- Task brief: From the court opinion excerpt, return the passage starting at "Our decision in" and ending at "in any way.", copied word for word.

- Excerpted text:
- - - - - - -
Claimant petitioned the Board for review, arguing that the ALJ erred in concluding that he had failed to invoke the presumption of disability set forth in Sec. 727.203(a)(1). The Board rejected this argument, and affirmed the ALJ's denial of benefits. Claimant then petitioned this court for review of the Board's denial of benefits pursuant to 33 U.S.C.A. Sec. 921(c) (1986), arguing that the ALJ and the Board erred by concluding that he was presumptively not entitled to benefits because his application failed to trigger any of the interim presumptions found in Sec. 727.203(a).
The first question presented by this appeal is identical to that decided in our recent decision in Knuckles v. Director, Office of Workers' Compensation Programs, 869 F.2d 996 (6th Cir.1989). There, we explained that in cases adjudicated under the interim Part 727 regulations where the claimant fails to meet any of the criteria listed in Sec. 727.203(a) for invocation of the presumption of disability, he is entitled to have his claim evaluated under the permanent regulations set forth in the new Part 718. Id. at 999
The court based this holding on Sec. 727.203(d), which states:
Where eligibility is not established under this section, such eligibility may be established under Part 718 of this subchapter as amended from time to time.
20 C.F.R. Sec. 727.203(d) (1988) (emphasis added).
The Knuckles court recognized that some tension exists between Sec. 727.203(d) and 20 C.F.R. Sec. 718.2 (1988) which provides that the new Part 718 "is applicable to the adjudication of all claims filed after March 31, 1980...." The court resolved any conflict between the two in favor of Sec. 727.203(d).1 This resolution comported with that of the only two other circuits to consider the question. Caprini v. Director, Office of Workers' Compensation Programs, 824 F.2d 283, 284 (3rd Cir.1987); Strike v. Director, Office of Workers' Compensation Programs, 817 F.2d 395, 406 (7th Cir.1987) ("A claimant who fails to establish his eligibility under the Sec. 727.203 interim presumption is not automatically denied benefits. Instead, Sec. 727.203(d) allows such a claimant to attempt to establish his eligibility under the permanent Part C regulations set out at 20 C.F.R. Secs. 718.1-718.404.").
Our decision in Knuckles was recently criticized in a footnote to an opinion issued by another panel of this court:
Tennessee Consolidated Coal Co. held that retroactive application of Part 718 to a claim for benefits filed prior to March 31, 1980 was not appropriate. In a very recent decision, Knuckles ..., a panel of this court held that Part 718 regulations "are applicable to claims filed before, but adjudicated after, March 31, 1980." Slip op. at 5. That panel conceded, however, that its interpretation (on a question "not raised by petitioner") was "inconsistent with the plain language of Sec. 718.2," but held as it did to comport with the "broad remedial purposes" of the Act. We acknowledge an apparent conflict.... Unfortunately, Knuckles did not cite Tennessee Consolidated Coal Co. or attempt to distinguish it in any way.
- - - - - - -
Collected data:
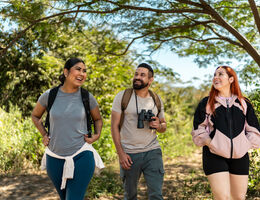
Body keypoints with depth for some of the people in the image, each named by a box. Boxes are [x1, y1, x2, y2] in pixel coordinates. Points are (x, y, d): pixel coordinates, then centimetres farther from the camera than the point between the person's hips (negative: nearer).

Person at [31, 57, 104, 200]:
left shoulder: (87, 97, -4)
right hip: (54, 157, 2)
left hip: (81, 156, -2)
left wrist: (97, 135, -3)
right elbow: (35, 115, 15)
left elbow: (97, 119, 14)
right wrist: (44, 135, 4)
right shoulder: (49, 95, -4)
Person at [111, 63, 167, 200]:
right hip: (129, 154, -2)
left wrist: (159, 126, -9)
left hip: (152, 152, 2)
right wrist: (120, 153, -11)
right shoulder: (122, 96, -3)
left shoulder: (156, 100, 7)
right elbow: (114, 126, -4)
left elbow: (164, 126, 17)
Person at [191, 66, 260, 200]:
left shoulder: (244, 104, 9)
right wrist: (212, 144, -10)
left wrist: (245, 146, -2)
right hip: (215, 156, -3)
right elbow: (198, 131, 2)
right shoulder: (206, 103, 4)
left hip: (239, 157, 3)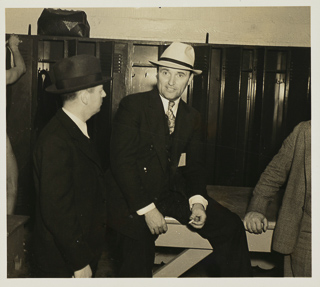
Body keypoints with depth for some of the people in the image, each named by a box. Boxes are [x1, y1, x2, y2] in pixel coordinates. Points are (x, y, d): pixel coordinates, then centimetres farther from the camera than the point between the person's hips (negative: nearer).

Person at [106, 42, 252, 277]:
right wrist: (147, 209, -20)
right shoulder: (133, 105, -10)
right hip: (134, 199, -4)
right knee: (137, 270, 2)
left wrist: (198, 202, -10)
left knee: (230, 226, -3)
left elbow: (194, 165, 10)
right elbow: (121, 160, -16)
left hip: (173, 195, 5)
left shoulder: (192, 118, 7)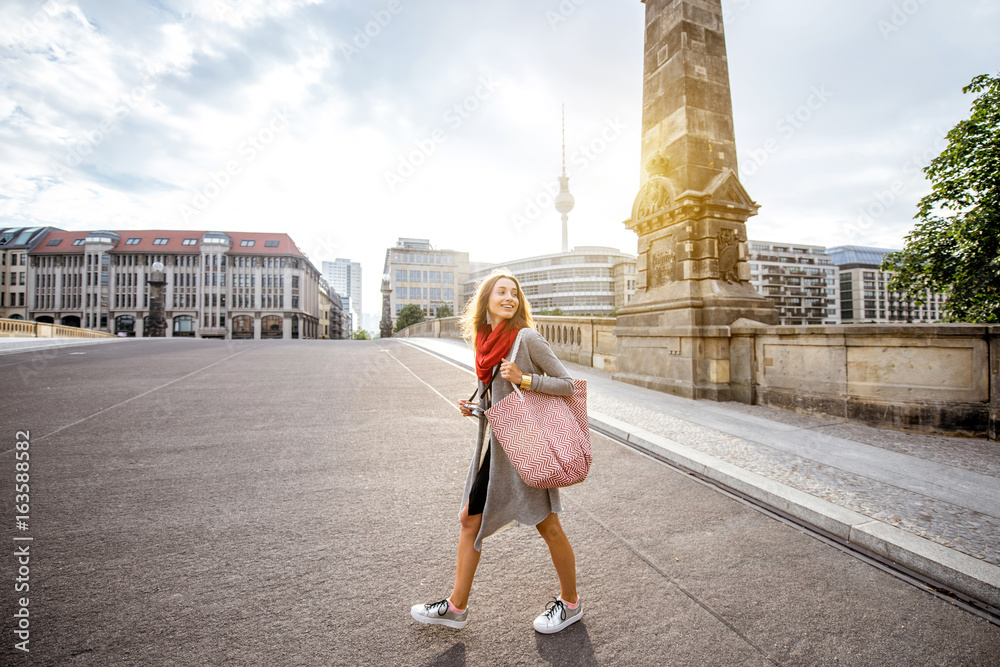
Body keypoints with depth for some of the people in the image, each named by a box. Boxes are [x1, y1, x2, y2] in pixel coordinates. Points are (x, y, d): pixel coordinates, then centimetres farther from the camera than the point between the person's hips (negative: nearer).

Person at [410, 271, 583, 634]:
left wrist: (524, 379, -23)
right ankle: (456, 606, 32)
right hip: (494, 446, 7)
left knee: (548, 526, 8)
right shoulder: (486, 342, 7)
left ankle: (570, 603, 34)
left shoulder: (527, 338, -13)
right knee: (469, 520, 13)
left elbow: (568, 384, -12)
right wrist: (474, 408, 0)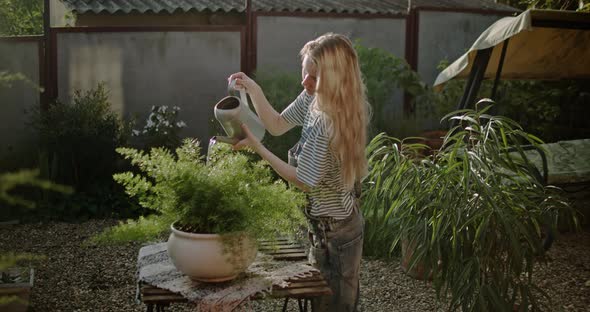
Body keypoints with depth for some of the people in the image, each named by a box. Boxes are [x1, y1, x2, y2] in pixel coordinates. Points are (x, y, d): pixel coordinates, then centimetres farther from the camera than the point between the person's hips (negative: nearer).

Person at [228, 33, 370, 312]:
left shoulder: (327, 123, -32)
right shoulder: (314, 98, -5)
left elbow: (303, 181, -22)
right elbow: (277, 126, 7)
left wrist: (256, 147, -19)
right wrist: (253, 89, -6)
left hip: (332, 231, -9)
- - - - - - -
- Result for this exercise:
Our decision in Knuckles was recently criticized in a footnote to an opinion issued by another panel of this court:
Tennessee Consolidated Coal Co. held that retroactive application of Part 718 to a claim for benefits filed prior to March 31, 1980 was not appropriate. In a very recent decision, Knuckles ..., a panel of this court held that Part 718 regulations "are applicable to claims filed before, but adjudicated after, March 31, 1980." Slip op. at 5. That panel conceded, however, that its interpretation (on a question "not raised by petitioner") was "inconsistent with the plain language of Sec. 718.2," but held as it did to comport with the "broad remedial purposes" of the Act. We acknowledge an apparent conflict.... Unfortunately, Knuckles did not cite Tennessee Consolidated Coal Co. or attempt to distinguish it in any way.